§ Assignment A: Render this sentence from the canyon account into Spanish: "These paintings are of a style not found anywhere else."
§ Assignment B: Duplicate the passage of the canyon account between "There was a" and "of the sixties.", inclusive.

§ Text provided:
——

We walked into the canyon, there were about 100 steps down into the canyon, which means we have to come back up those same 100 steps. The pictures don't do it justice to let you know the scale of things. There were these giant shelves on the side of the canyon that prehistory people would stop by and live for a couple of weeks. While they were there, they would do these paintings. We don't know who they were or what the paintings mean. These paintings are of a style not found anywhere else. This is one of the few sites where no cultural group claims that it was their ancestral site. Most of the current day thought is that these pictures are of the shamanistic tradition. Beyond that, we have no idea what they represented. Our guide was excellent and showed us how they made the paint out of rocks, how they boiled prickly pear cactus to make food and 'handbags'. She explained how people used the land to survive.

There was a mescal? tree that Laurie pointed out and she said that early people used it for it's hallucinogen properties. I said – wait, Mescaline? She said – yes. Then she said she was going to keep an eye on me and there better not be any seed pods missing. What can I say? I'm a child of the sixties.

After getting back to the Rvs, it was lunch time and nap time. Lou, Miko and I met at two and we decided we were going to hike some of the trails in the park. We decided to do the Canyon Rim Trail because we thought it would be the most scenic. Of course both Lou and I are scared of heights and I was a little worried because it was still drizzly and I was thinking that rock on the top of the canyon would be slick. It wasn't too bad and the view was almost primal. Especially when you think about how many years ago these Pecos people were walking the land. They were doing their rock art at the same time the pyramids were being built in Egypt.

——

(Multi-view scene reconstruction data)
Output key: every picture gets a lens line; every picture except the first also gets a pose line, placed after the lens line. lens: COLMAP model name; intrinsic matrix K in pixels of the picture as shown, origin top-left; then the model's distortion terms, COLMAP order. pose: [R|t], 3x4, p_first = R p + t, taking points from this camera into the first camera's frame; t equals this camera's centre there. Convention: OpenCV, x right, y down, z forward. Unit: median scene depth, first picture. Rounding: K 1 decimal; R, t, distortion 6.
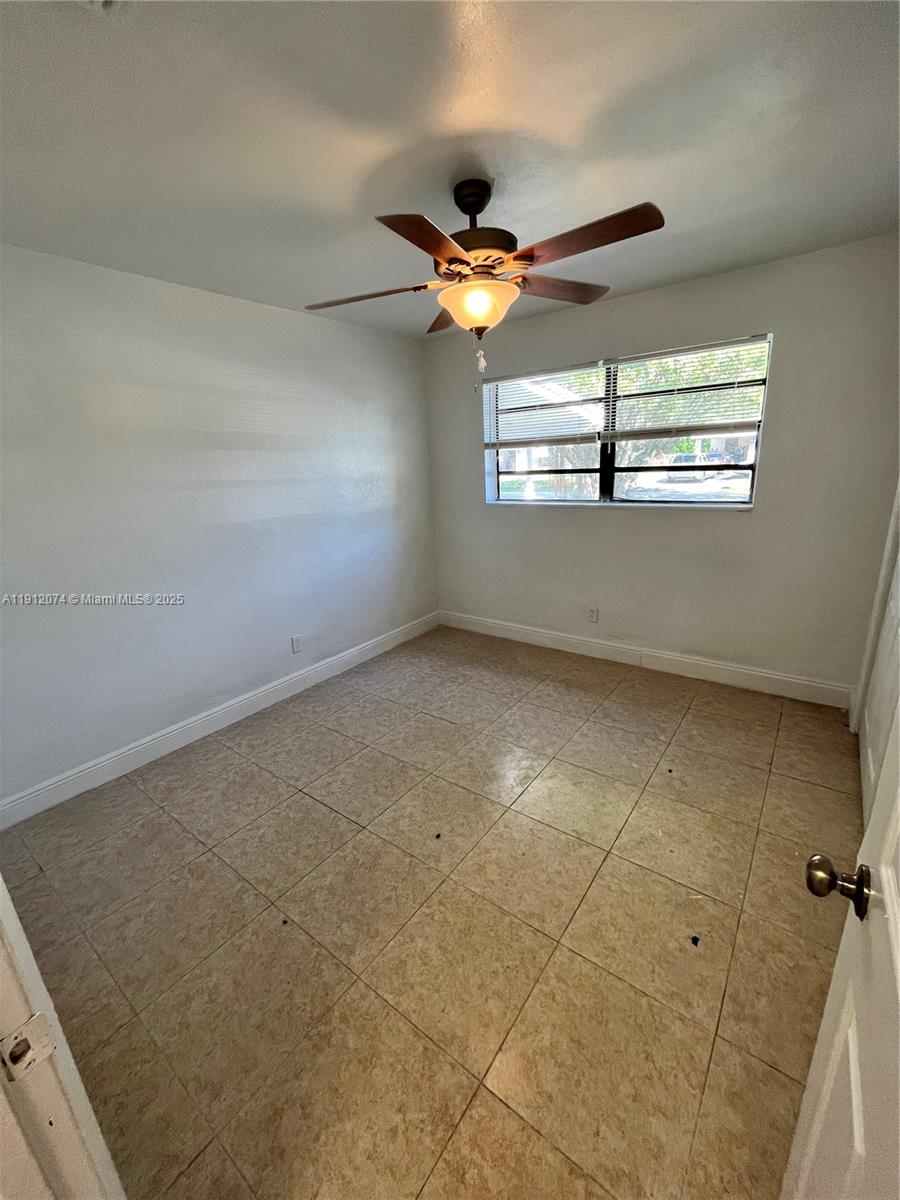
lens RADIAL K [[492.8, 0, 444.1], [0, 492.8, 599.3], [0, 0, 1]] dist [-0.006547, -0.000386]
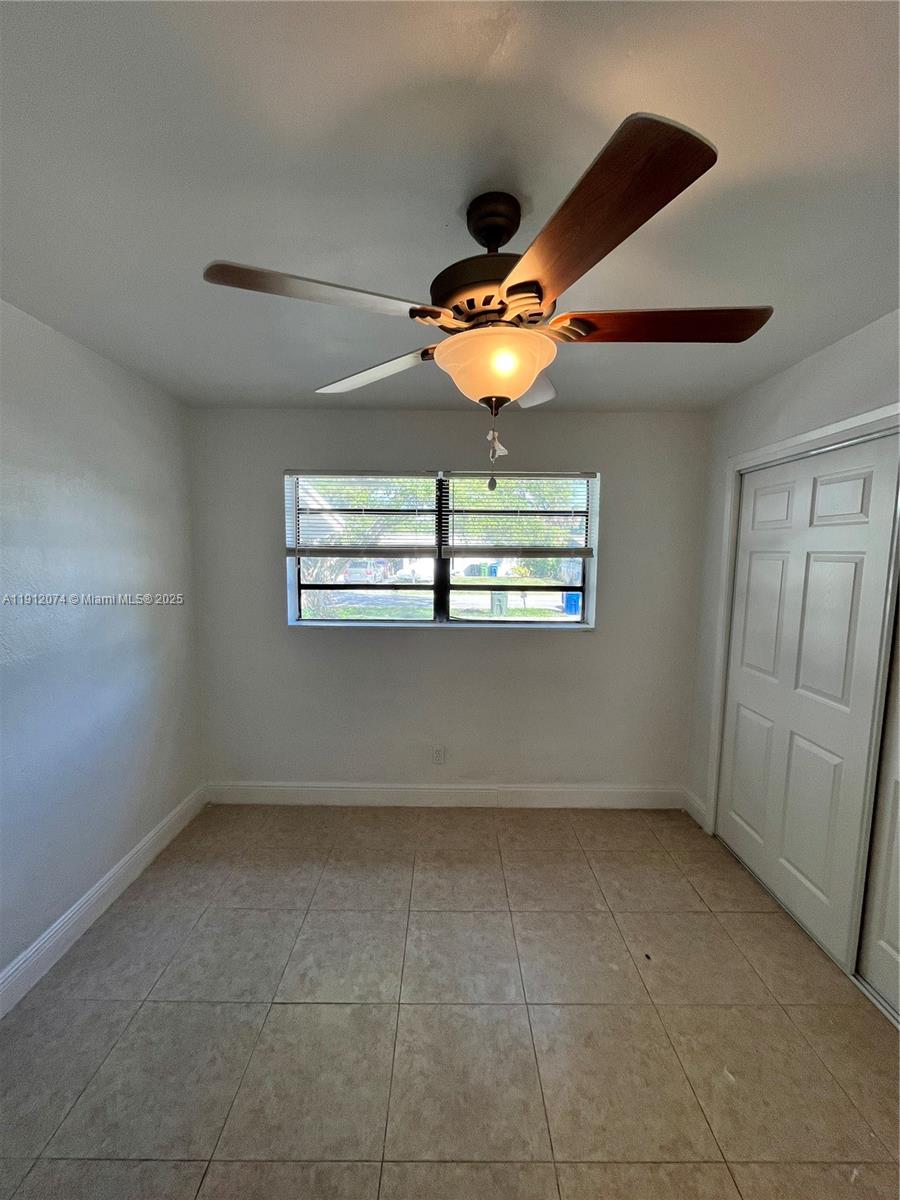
lens RADIAL K [[487.3, 0, 448.3], [0, 487.3, 600.4], [0, 0, 1]] dist [-0.002447, -0.000363]
pose [[0.787441, -0.001538, 0.616388, -0.214474], [0.121877, 0.980643, -0.153251, -0.107010], [-0.604221, 0.195800, 0.772386, 0.328252]]
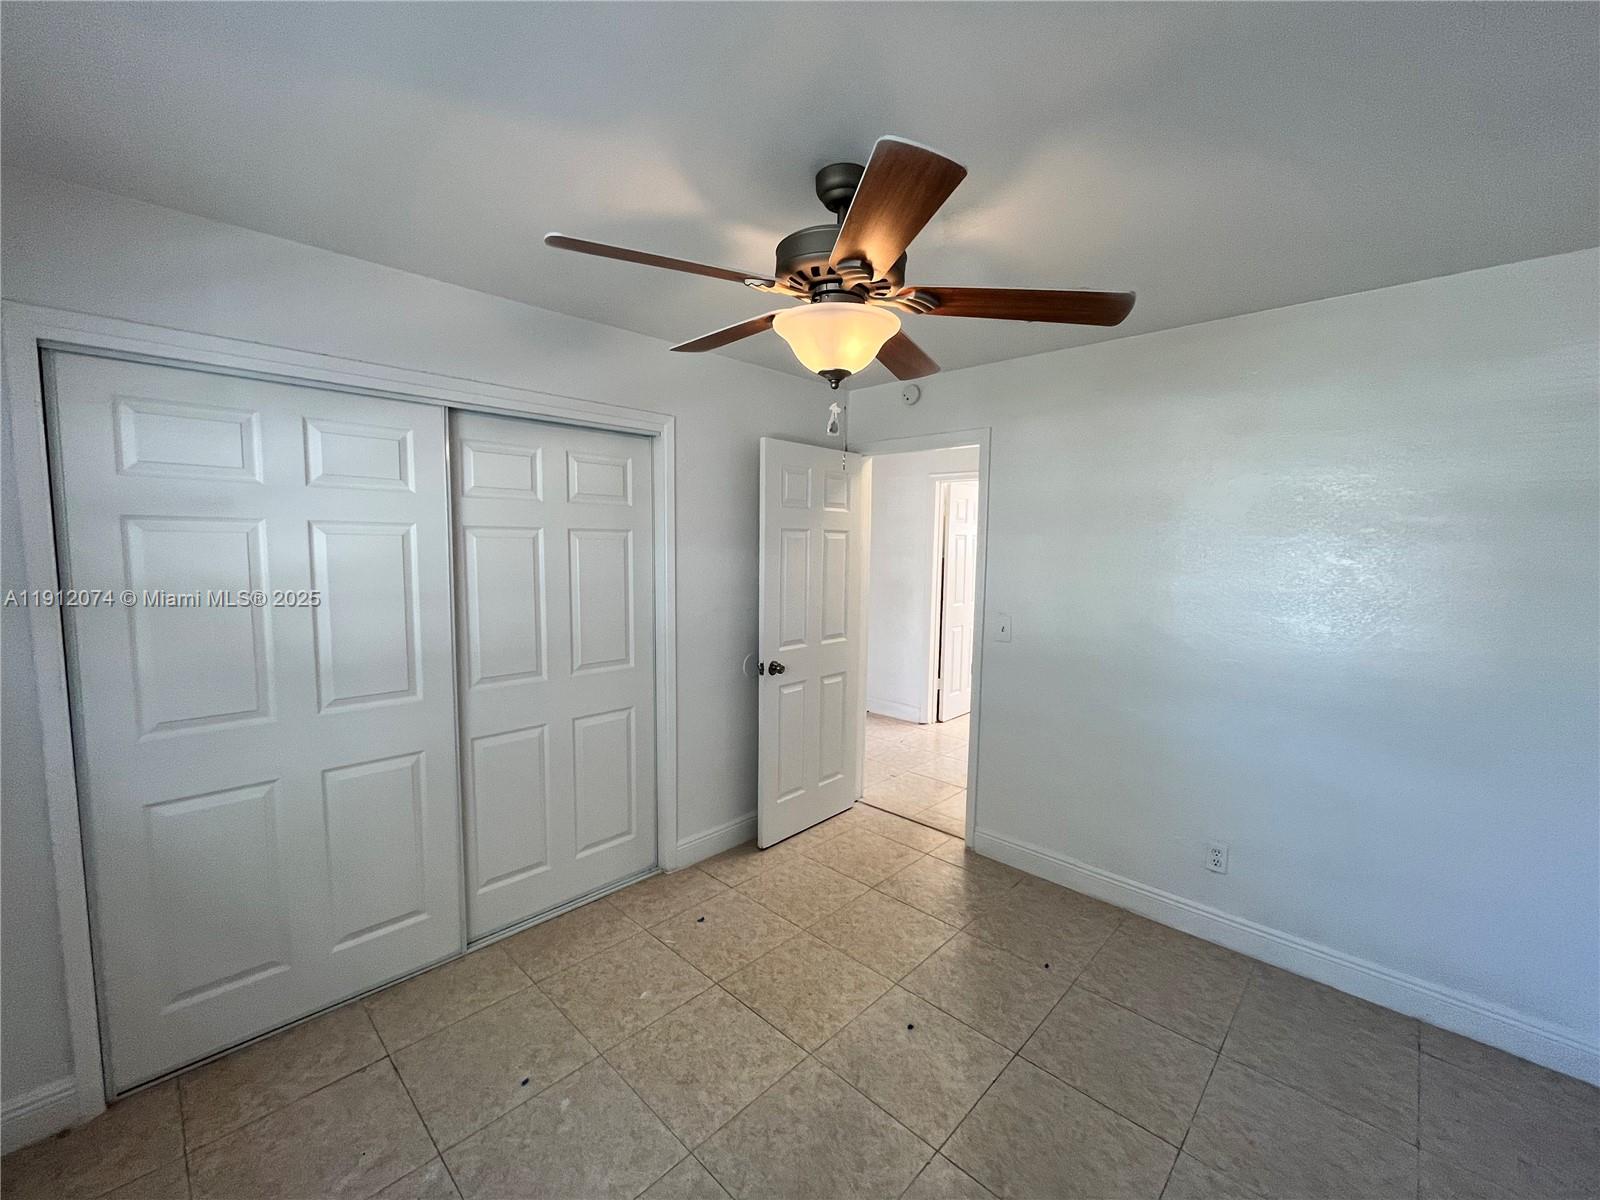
lens RADIAL K [[649.8, 0, 798.7], [0, 649.8, 603.9], [0, 0, 1]] dist [-0.002447, -0.000363]
pose [[-0.993610, 0.027412, 0.109488, 0.020422], [0.065610, 0.929604, 0.362674, -0.323980], [-0.091838, 0.367540, -0.925462, 1.060746]]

——

§ Exercise result A: Estas pinturas son de un estilo que no se encuentra en ningún otro lugar.

§ Exercise result B:
There was a mescal? tree that Laurie pointed out and she said that early people used it for it's hallucinogen properties. I said – wait, Mescaline? She said – yes. Then she said she was going to keep an eye on me and there better not be any seed pods missing. What can I say? I'm a child of the sixties.